Hype, award, put on "Best Books Coming this Spring" and year end best of lists. Simply because they knew that's what you do with the right person. And what? Was someone going to say the truth? Or were they just going to say the book they never read a word of was a masterpiece? This author--who is so bad at writing, and has featured in prose offs in these pages and will be featured in more--knew that they'd hit upon a way to guarantee themselves even more praise. Empty, insincere, generic words. And the praise was a given anyway prior to that, because of the connections, the boxes that were checked. But this was still a way to kick that up another level, and to know that they'd ever have to worry about there being a word that wasn't panegyric and idolatry. People like this don't care if it's sincere. Nothing about them is real.


There's no truth here. No truth is allowed in publishing. It's not looked upon well in this world--which just keeps getting worse as a result, and worse for all of the people, too, who hate and fear truth; kind of ironic--but no truth is allowed to enter into publishing whatsoever, because any time it does--if it did--the entire disgusting edifice comes that much closer to crashing down, and there's nothing but bullshit keeping it up anyway.


Bullshit and a helping hand of total indifference and unawareness from the rest of the world outside the walls of this rancid gated community in which no one gives a fuck, because why would they when there's so little worth reading and no one can read anyway even if they wanted to? Which is exactly how publishing wants it, or else...that's right...there'd be all that truth, all of that, "Hey, why does all of this suck so much?" and "Wow, can anyone actually write anything good?" and then what?

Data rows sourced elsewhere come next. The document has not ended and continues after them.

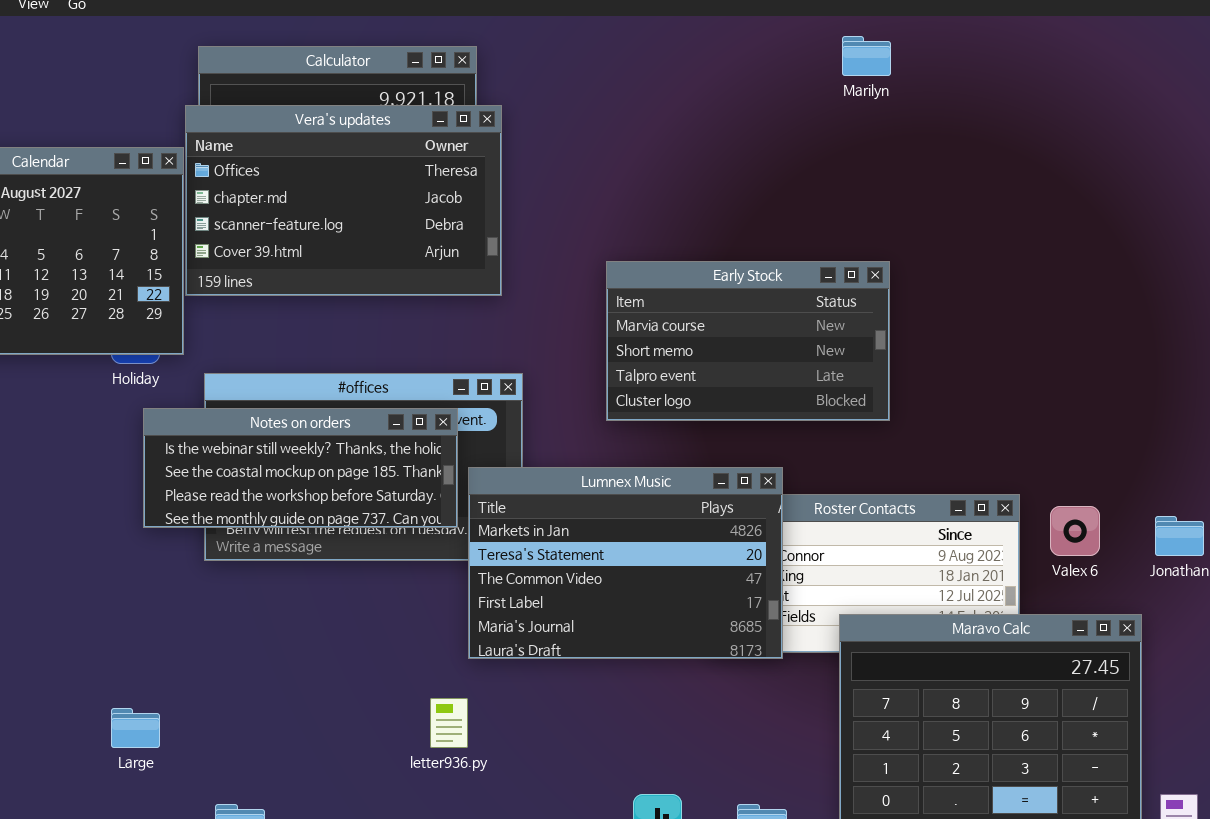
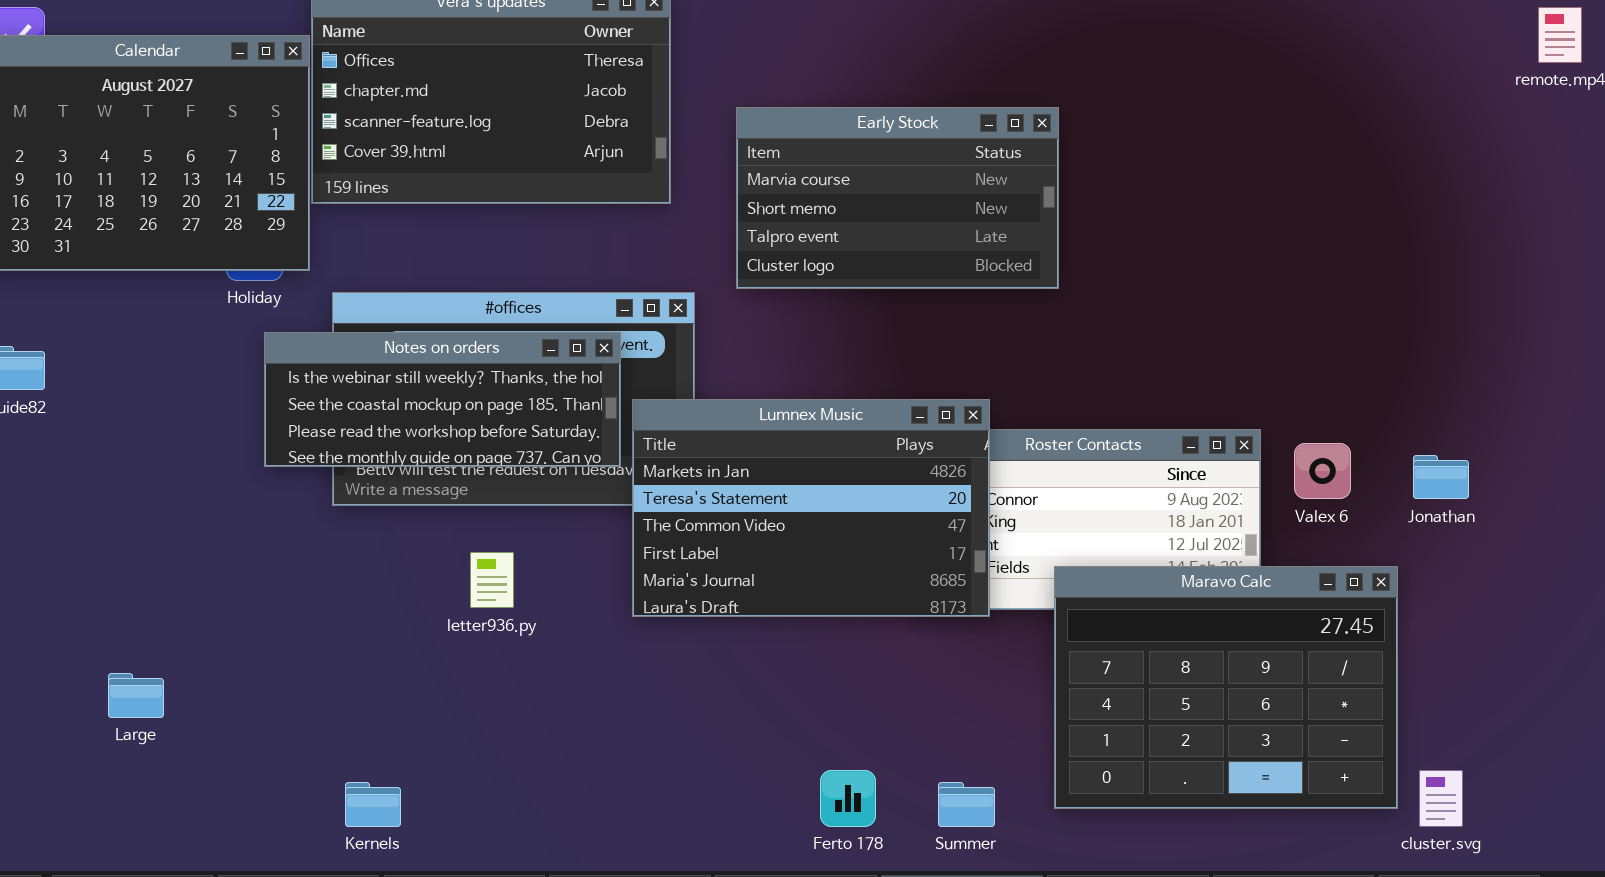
Early Stock: [606,261,890,421] -> [736,107,1059,289], moved
letter936.py: [430,698,468,748] -> [470,552,514,608], moved
Large: [111,708,160,748] -> [108,673,164,718], moved

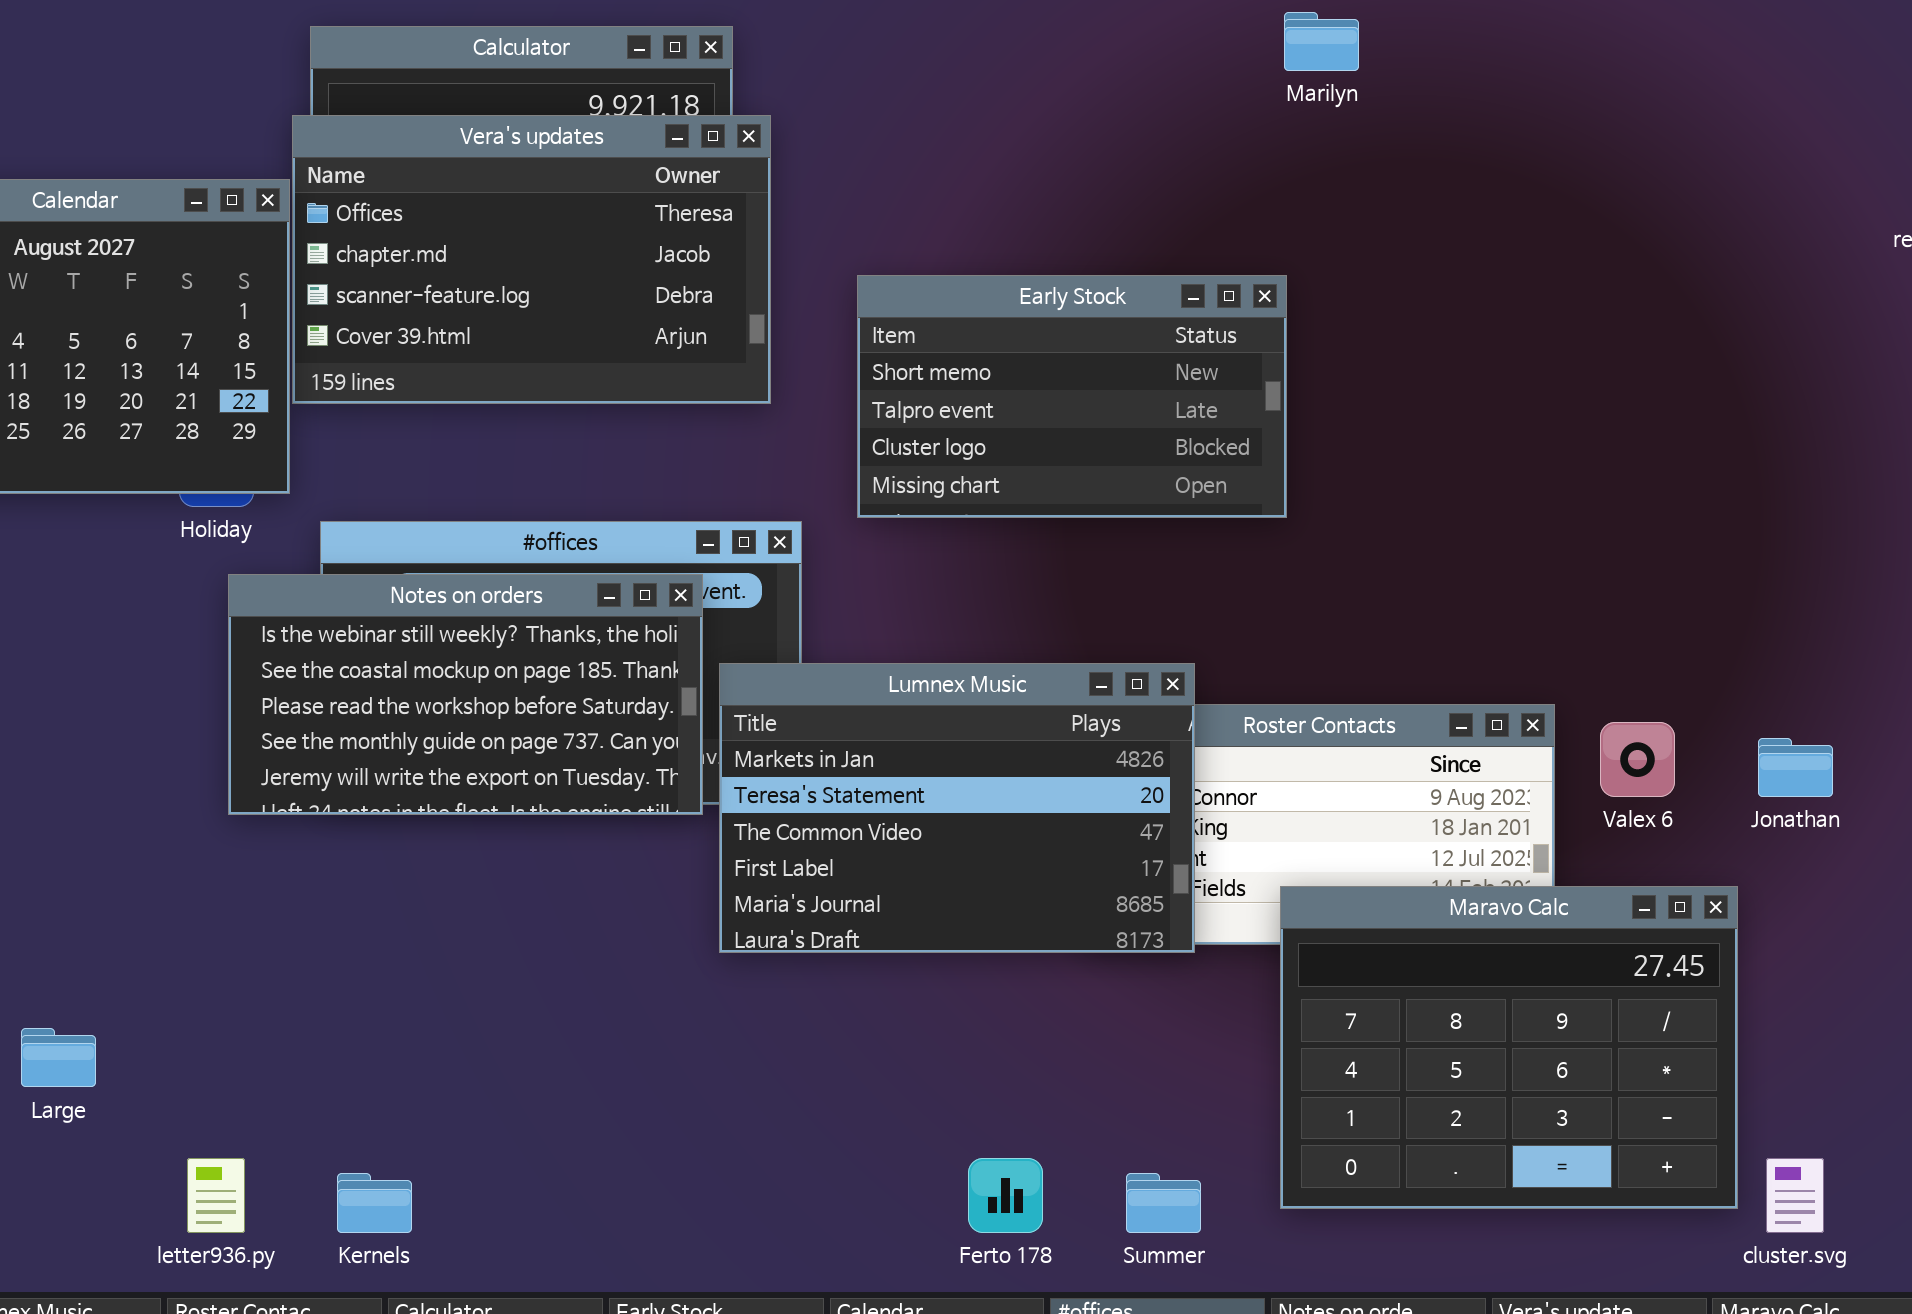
Early Stock: [736,107,1059,289] -> [857,275,1287,518], scrolled down 1 row
Notes on orders: [264,332,621,467] -> [228,574,703,815], resized
letter936.py: [470,552,514,608] -> [187,1158,245,1233], moved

Can't have that.


I won't get into the Guggenheim too much more right here and now, because I will be making a very systematic effort of tightening the Guggenheim screws, and I'm going to start featuring the names of the people on the committee, which I haven't done in the past. But right now I'm just talking about a bench.


I left at 10:35, walked to Park Street, took the first train that came, which was the C Line, rode that to the end at Cleveland Circle, walked down Chestnut Hill Avenue, unsure whether to walk by the Reservoir or go up Comm Ave., or if I should take the BC bus, because time was getting short. I didn't know exactly where the bus stopped, but I thought maybe I did, and then there were a couple students who showed up and stood close by, so I stuck around and the bus soon came, which stops at Edmond's on lower campus, where I once lived.


Then I walked up Comm Ave., took a left into the gate by Bapst, and made my way over to the Rose Garden, arriving at 11:50. The plaque was indeed restored to its bench that is in the middle of three on the side away from Bapst. The other two benches on that side had also been missing their plaques, but those have been restored now as well. In case anyone connected to those plaques was wondering.


Then I was able to take a couple pictures and send them to my mother. The girls were with her at the time because they didn't want to go to Charlie's basketball game--I think it was a basketball game--and they were both happy to see the bench, which is no surprise with Lilah, but you can never really presume an endorsement or favorable reaction from Amelia.


There was no one else in the Rose Garden because the game was getting going. And I sat there and did what I've already said. The autumn sun was coming through the leaves that obscured the Gothic spires of Gasson, as the autumn sun does. Hangs in the air after making its way through that which will soon no longer be there and views become open and unobscured.